Conspicuous conservationism has made America a poorer country, destroyed millions of jobs and outsourced them overseas. Now it's beginning to make America a hungrier country. In a moment of horrifying tone deafness that makes Marie Antoinette seem enlightened, the left is cheering that fewer Americans are eating meat, without seeming to understand that it's because fewer Americans are able to afford it because of their economic policies.
What the left's food police can't accomplish with nudges and shaming, they can finish off with policies and regulations that end up raising the price of food or by making it too difficult to sell. As the left tries and fails to sell the general public on conservation as a status symbol, it moves in the heavy bureaucratic artillery.
It isn't unusual for elites to use the legal system to enforce their own values on the general public, though it was the kind of thing that the universal franchise was supposed to put a leash on, but there is something grim about their growing preoccupation with the habits and mortality of the population. It's the kind of concern that has a habit of ending in eugenics and the more medicine is universalized, the easier it is to start cutting off access to medical treatment for those who haven't been nudged far enough in the right direction.

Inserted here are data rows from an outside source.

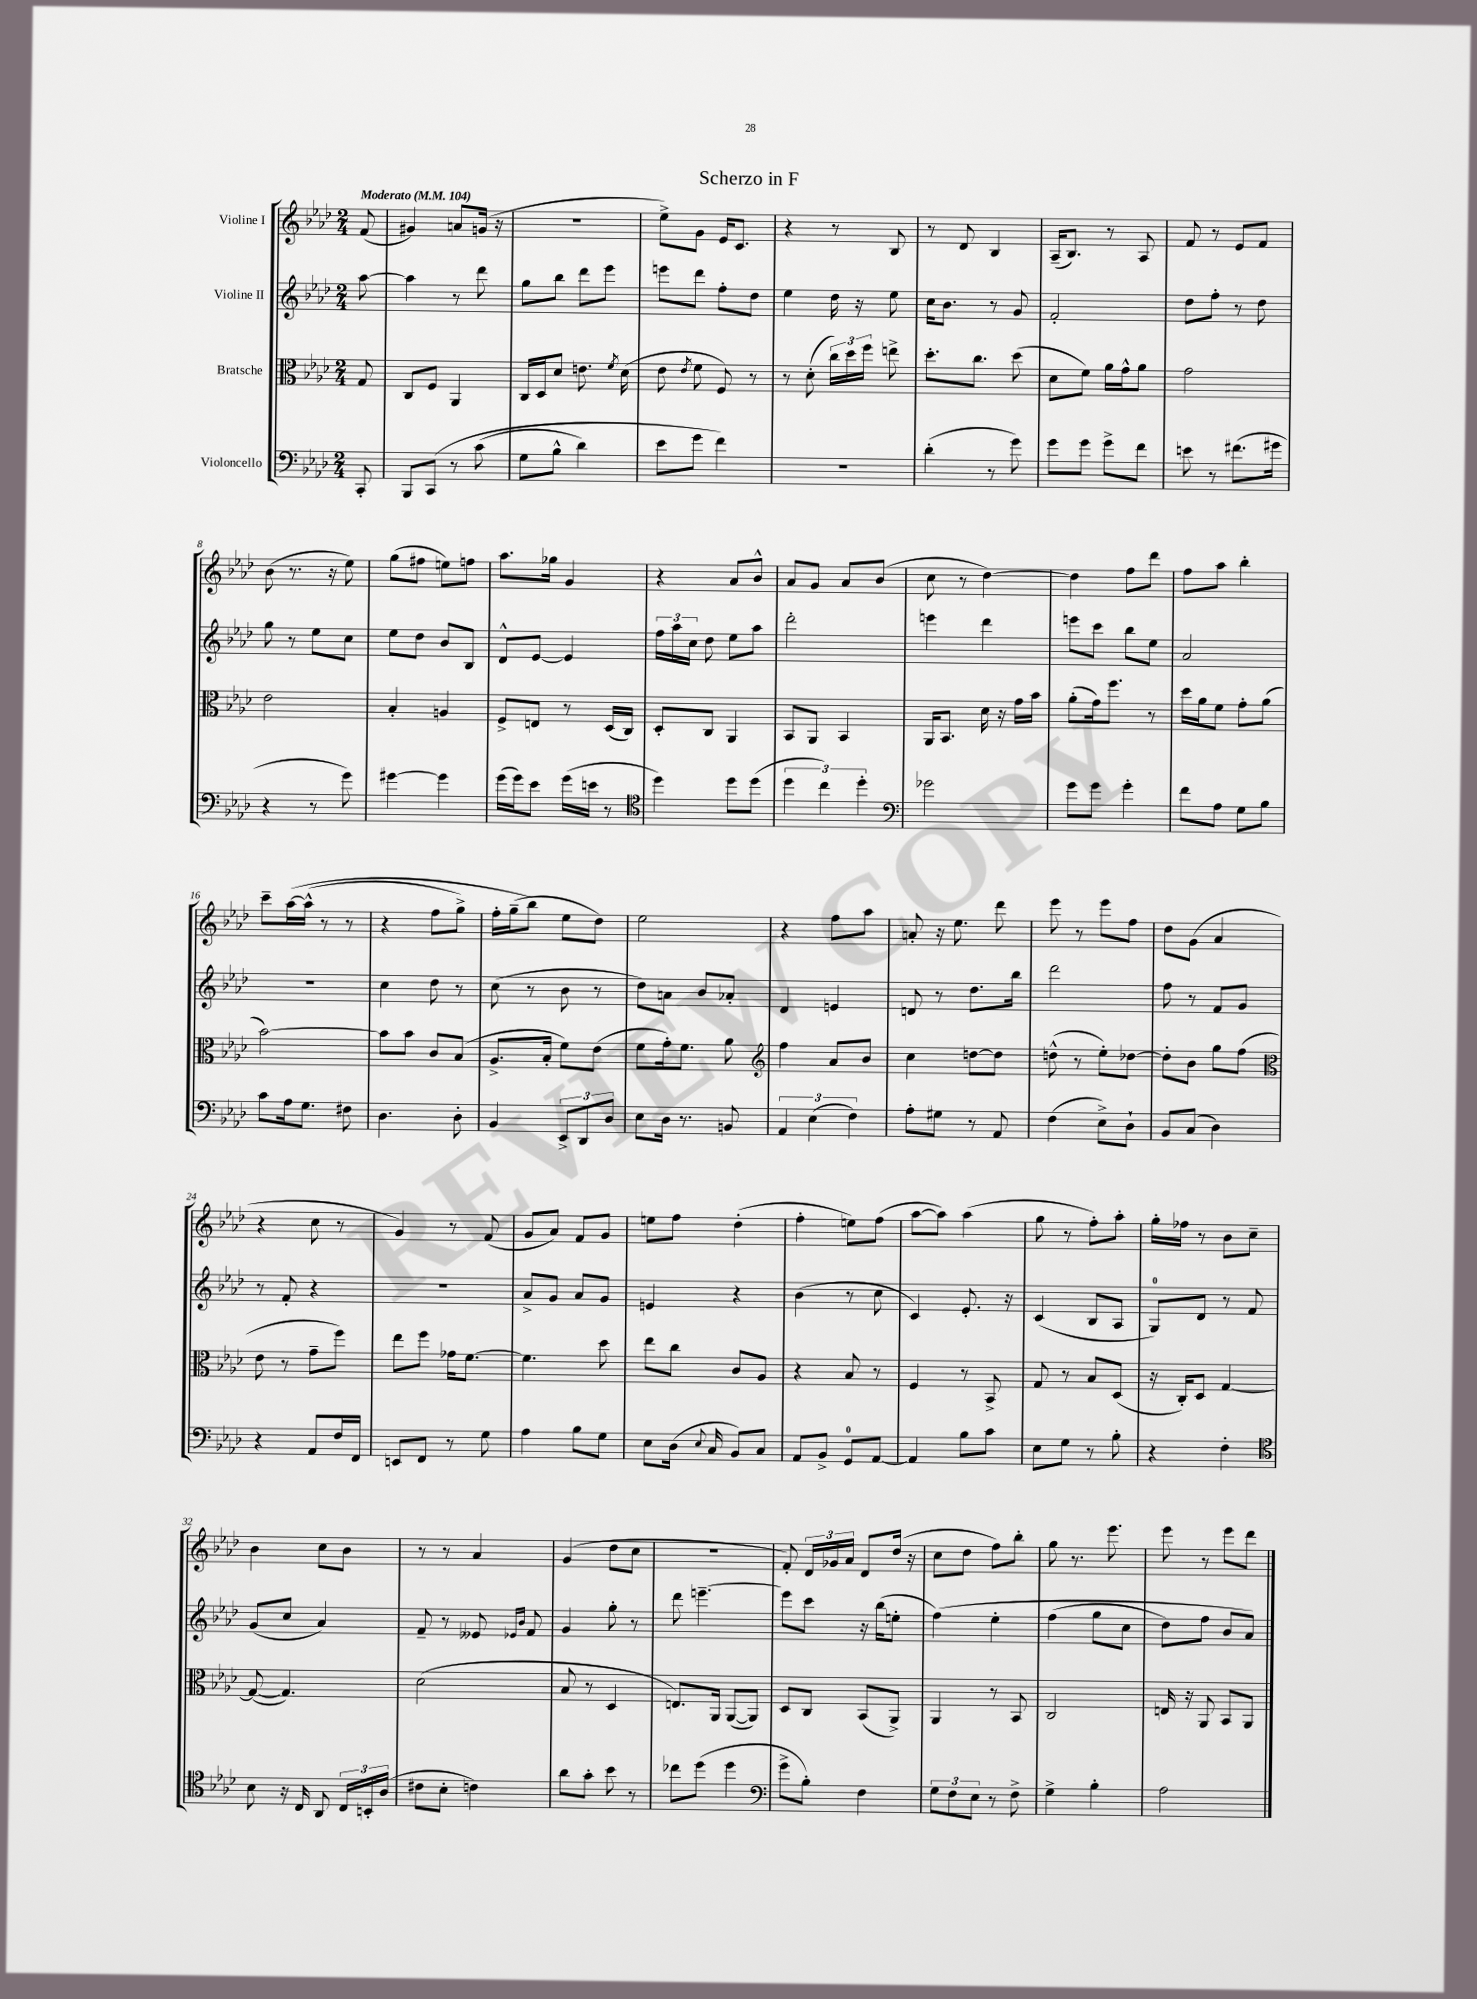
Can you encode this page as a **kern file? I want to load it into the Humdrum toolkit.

**kern	**kern	**kern	**kern
*staff4	*staff3	*staff2	*staff1
*clefF4	*clefC3	*clefG2	*clefG2
*k[b-e-a-d-]	*k[b-e-a-d-]	*k[b-e-a-d-]	*k[b-e-a-d-]
*M2/4	*M2/4	*M2/4	*M2/4
*MM104	*MM104	*MM104	*MM104
8CC'	8G	[8aa-	(8f
=	=	=	=
8BBB-	8C	4aa-]	4g#)
&(8CC	8F	.	.
8r	4AA-	8r	8a
(8c	.	8ddd-	(16g
.	.	.	16r
=	=	=	=
8G	16C	8gg	2r
.	16D-	.	.
8B-^^	8d-	8bb-	.
4d-)	8.e	8ddd-	.
.	.	8eee-	.
.	8qf	.	.
.	(16d-	.	.
=	=	=	=
8e-	8e-	8eee	8ee-^)
.	8qe-	.	.
8g	8f	8ddd-	8g
4f&)	8F)	8ff'	16e-
.	.	.	8.c
.	8r	8dd-	.
=	=	=	=
2r	8r	4ee-	4r
.	(8d-'	.	.
.	24cc)	16dd-	8r
.	24dd-	.	.
.	.	16r	.
.	24ff	.	.
.	8ee^	8ee-	8B-
=	=	=	=
(4d-'	8.dd-'	16cc	8r
.	.	8.b-	.
.	.	.	8d-
.	8.cc	.	.
8r	.	8r	4B-
8g)	(8dd-	8g	.
=	=	=	=
8g	8d-	2f'	(16A-~
.	.	.	8.B-)
8g	8f)	.	.
8g^	16a-	.	8r
.	16g^^	.	.
8f	8a-	.	8A-
=	=	=	=
8e	2g	8dd-	8f
8r	.	8ff'	8r
(8.f#	.	8r	8e-
.	.	8dd-	8f
16g#	.	.	.
=	=	=	=
4r	2e-	8gg	(8b-
.	.	8r	8.r
8r	.	8ee-	.
.	.	.	16r
8g)	.	8cc	8ee-)
=	=	=	=
[4g#	4B-'	8ee-	(8gg
.	.	8dd-	8ff#
4g#]	4A	8b-	8ee)
.	.	8B-	8ff
=	=	=	=
(16g	8F^	8d-^^	8.aa-
16g)	.	.	.
8e-	8E	[8e-	.
.	.	.	16gg-
(16g	8r	4e-]	4g
16e	.	.	.
8r	(16D-	.	.
.	16C)	.	.
=	=	=	=
*clefC4	*	*	*
4dd-)	8D-'	24ff	4r
.	.	24aa-	.
.	.	24cc	.
.	8C	8dd-	.
8dd-	4AA-	8ee-	8a-
(8dd-	.	8aa-	8b-^^
=	=	=	=
6dd-	8BB-	2ddd-'	8a-
.	8AA-	.	8g
6cc)	.	.	.
.	4BB-	.	8a-
6dd-'	.	.	.
.	.	.	(8b-
=	=	=	=
*clefF4	*	*	*
2g-	16AA-	4eee	8cc
.	8.BB-	.	.
.	.	.	8r
.	16d-	4ddd-	[4dd-)
.	16r	.	.
.	16g	.	.
.	16b-	.	.
=	=	=	=
8g	(8a-'	8eee	4dd-]
8g	16g)	8ccc	.
.	8.ff	.	.
4g'	.	8bb-	8ff
.	8r	8ee-	8ddd-
=	=	=	=
8f	16dd-	2a-	8ff
.	16a-	.	.
8A-	8f	.	8aa-
8G	8g'	.	4bb-'
8B-	(8a-	.	.
=	=	=	=
8c	[2b-)	2r	8ccc~
16A-	.	.	&([16aa-
8.G	.	.	(16aa-^^]
.	.	.	8r
8F#	.	.	8r
=	=	=	=
4.D-	8b-]	4cc	4r
.	8b-	.	.
.	8c	8dd-	8ff
8D-'	(8B-	8r	8gg^)
=	=	=	=
4BB-	8.A-^	(8cc	16ff'
.	.	.	(16gg~
.	.	8r	8bb-&)
.	16B-'	.	.
12EE-^	8f)	8b-	8ee-
12DD-	.	.	.
.	(8e-	8r	8dd-)
12D-	.	.	.
=	=	=	=
8E-	8f	8dd-)	2ee-
16D-	16g')	8a	.
8.r	8.f	.	.
.	.	8b-	.
8BB	8a-	8a-'	.
=	=	=	=
*	*clefG2	*	*
6AA-	4ff	4d-	4r
(6E-	.	.	.
.	8a-	4e	8ff
6F)	.	.	.
.	8b-	.	8aa-
=	=	=	=
8A-'	4cc	8d	8a'
8G#	.	8r	16r
.	.	.	8.ee-
8r	[8dd	8.dd-	.
8AA-	8dd]	.	8ddd-
.	.	16bb-	.
=	=	=	=
(4F	(8dd^^	2ddd-	8eee-
.	8r	.	8r
8E-^)	8ee-')	.	8eee-
8D-`	[8dd-	.	8ff
=	=	=	=
8BB-	8dd-']	8ff	8dd-
(8C	8b-	8r	(8g
4D-)	8gg	8f	4a-
.	(8ff	8g	.
=	=	=	=
*	*clefC3	*	*
4r	8e-	8r	4r
.	8r	8f'	.
8AA-	8g~	4r	8cc
16F	8ff)	.	8r
16FF	.	.	.
=	=	=	=
8EE	8ee-	2r	4g)
8FF	8ff	.	.
8r	16g-	.	8r
.	[8.f	.	.
8G	.	.	(8f
=	=	=	=
4A-	4.f]	8a-^	8g
.	.	8g	8a-)
8B-	.	8a-	8f
8G	8dd-	8g	8g
=	=	=	=
8E-	8ee-	4e	8ee
(16D-	8cc	.	8ff
8qqE-	.	.	.
16C	.	.	.
8BB-)	8c	4r	(4dd-'
8C	8A-	.	.
=	=	=	=
8AA-	4r	(4b-	4ff'
8BB-^	.	.	.
8GG	8B-	8r	8ee)
[8AA-	8r	8cc	(8ff
=	=	=	=
4AA-]	4F	4c)	[8aa-
.	.	.	8aa-])
8B-	8r	8.e-'	(4aa-
8c	8BB-^	.	.
.	.	16r	.
=	=	=	=
8E-	8G	(4c	8gg
8G	8r	.	8r
8r	8B-	8B-	8ff')
8B-'	(8D-	8A-	8aa-'
=	=	=	=
4r	16r	8G)	16gg'
.	16C')	.	16ff-
.	8D-	8d-	8r
4F'	[4G	8r	8b-
.	.	8f	8cc~
=	=	=	=
*clefC4	*	*	*
8B-	(8G_	(8g	4b-
16r	4.G])	8cc	.
16C	.	.	.
8AA-	.	4a-)	8cc
24C	.	.	8b-
24BB'	.	.	.
(24A-	.	.	.
=	=	=	=
8c#	(2d-	8f~	8r
8B-'	.	8r	8r
4c)	.	8e--	4a-
.	.	16qqe-	.
.	.	16qqb-	.
.	.	8f	.
=	=	=	=
8a-	8B-	4g	(4g
8g'	8r	.	.
8b-	4D-	8gg'	8dd-
8r	.	8r	8cc
=	=	=	=
8cc-	8.E)	8ddd-	2r
(8dd-	.	[4.eee~	.
.	16AA-	.	.
4dd-	([8AA-	.	.
.	8AA-])	.	.
=	=	=	=
*clefF4	*	*	*
8g^	8D-	8eee]	8f')
8B-')	8C	8ccc	24d-
.	.	.	24g-
.	.	.	24a-
4F	(8BB-	16r	8d-
.	.	(16bb-	.
.	8AA-^)	8ee'	(16dd-
.	.	.	16r
=	=	=	=
12G	4AA-	&(4ff)	8cc
12F	.	.	.
.	.	.	8dd-
12E-	.	.	.
8r	8r	4ee-'	8ff)
8F^	8BB-	.	8bb-'
=	=	=	=
4G^	2C	(4ff	8gg
.	.	.	8.r
4B-'	.	8gg	.
.	.	.	8.eee-
.	.	8cc	.
=	=	=	=
2A-	16E	8dd-)	8eee-
.	16r	.	.
.	8AA-	8ff	8r
.	8BB-	8b-	8eee-
.	8AA-	8a-&)	8ddd-
==	==	==	==
*-	*-	*-	*-
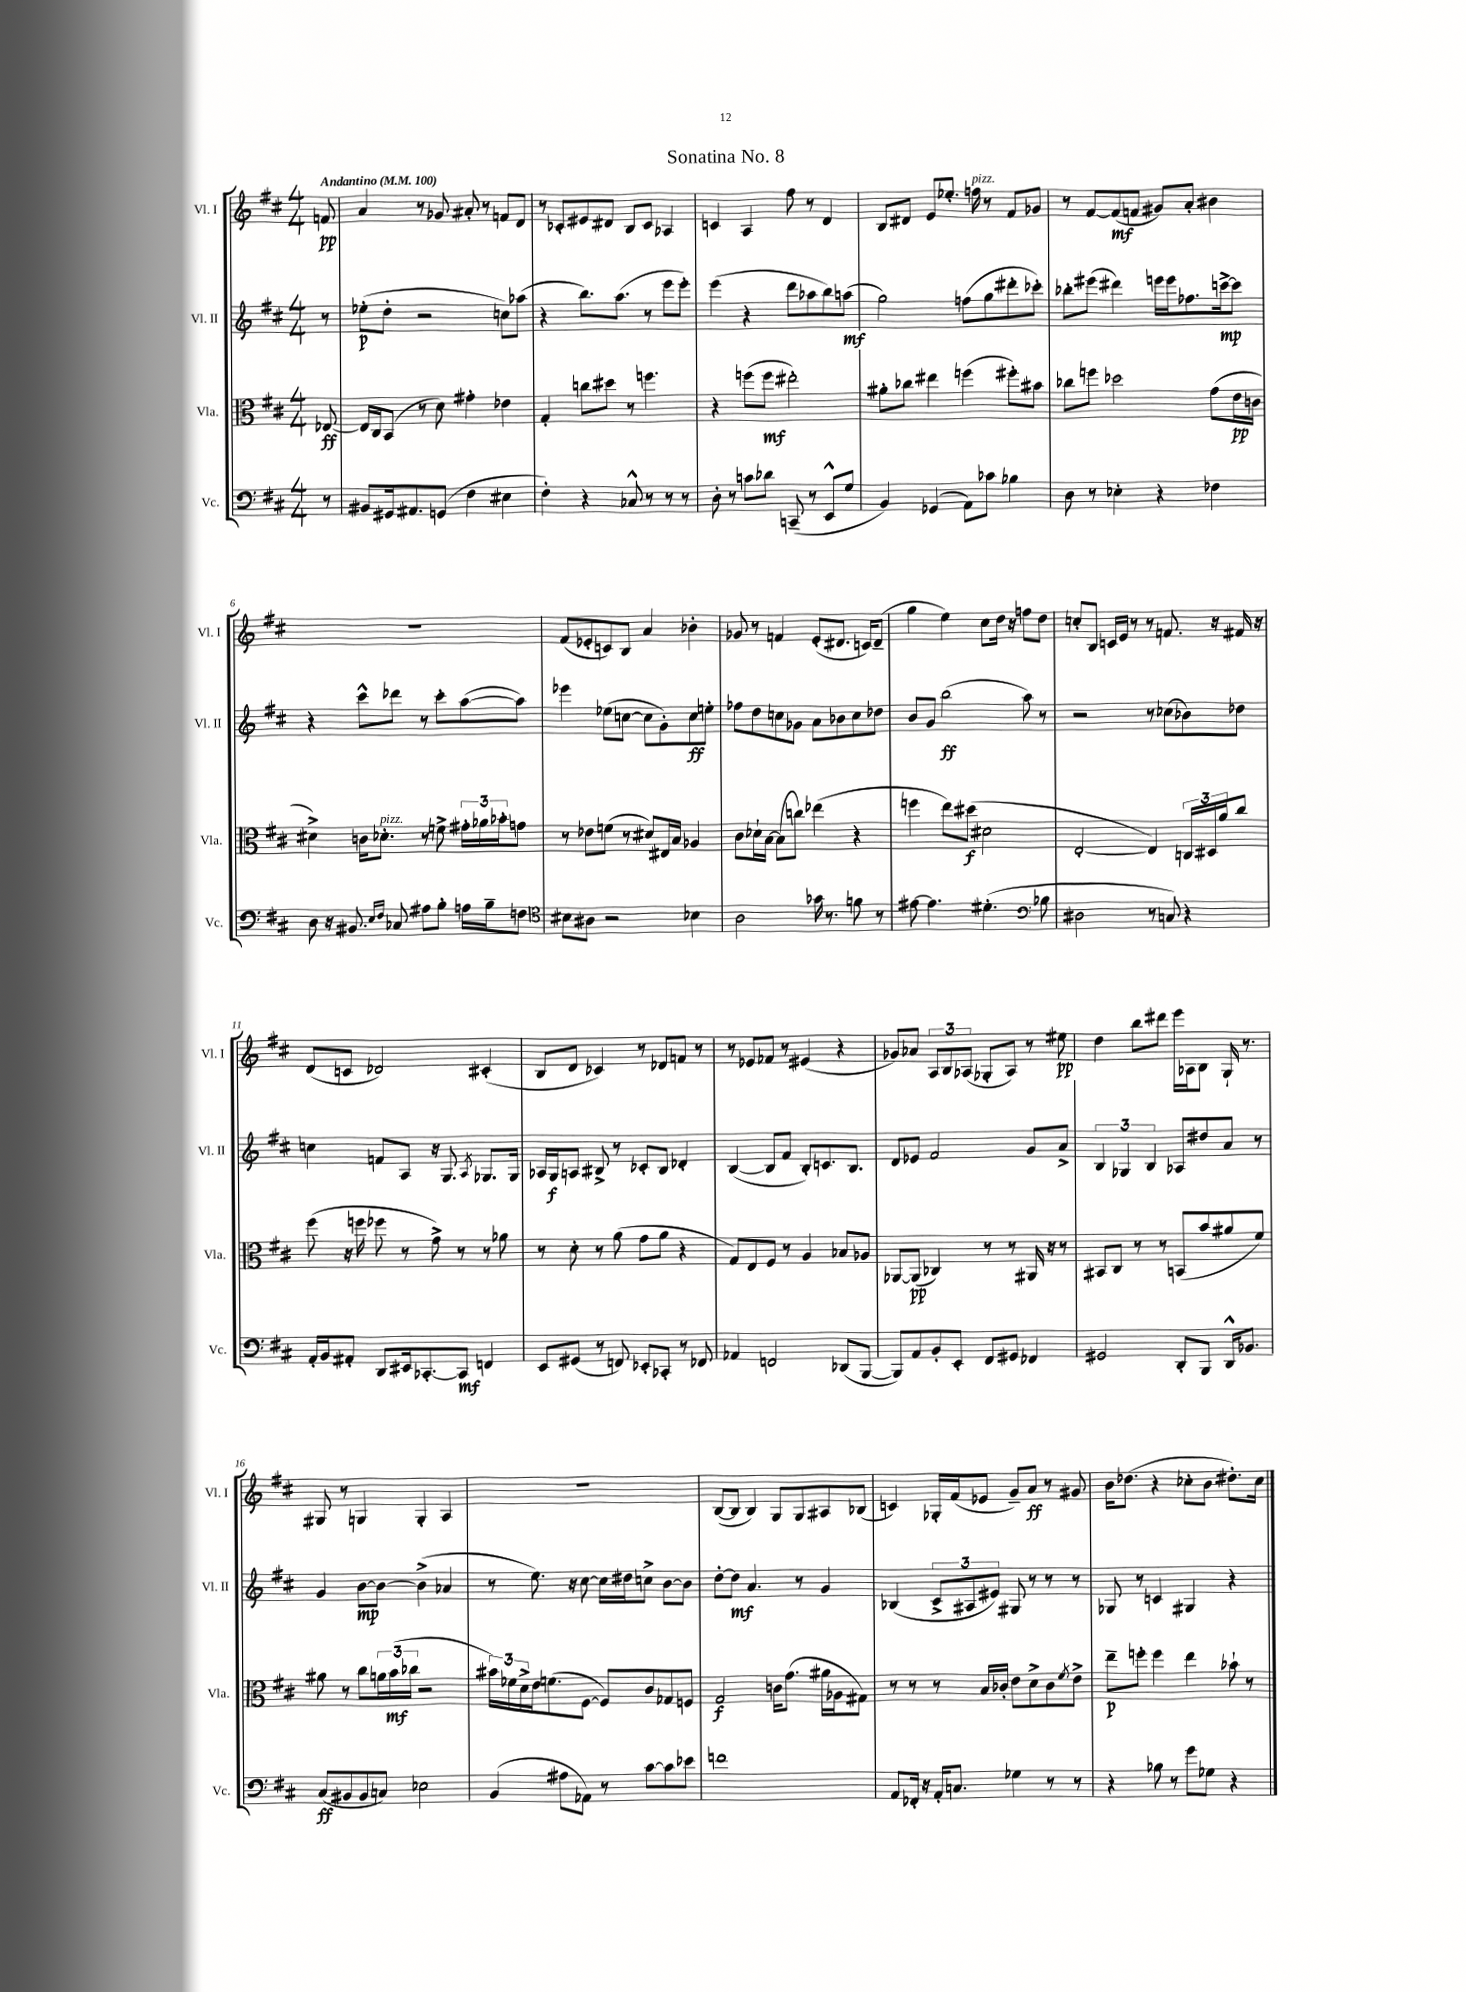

Social medicine politicizes food consumption and a globalized economy politicizes food production. And the politicized American plate has less on it and at a higher price. While the left obsessively pursues its mission of destroying fast food in the name of lowering social medicine costs and being fairer to farmers, what they are truly accomplishing is to take affordable and filling food off the shelves, as they have done with countless other products that they have targeted.
By the time the left was done with Russia, it had gone from a wheat producer to a wheat importer and many basic food staples were hard to come by even in a country filled with collective farms. Finding modern day examples of that isn't hard. We only have to look as far south as Venezuela to see empty store shelves under the weight of government food policies. But one day that may be the local grocery store if the left gets its way.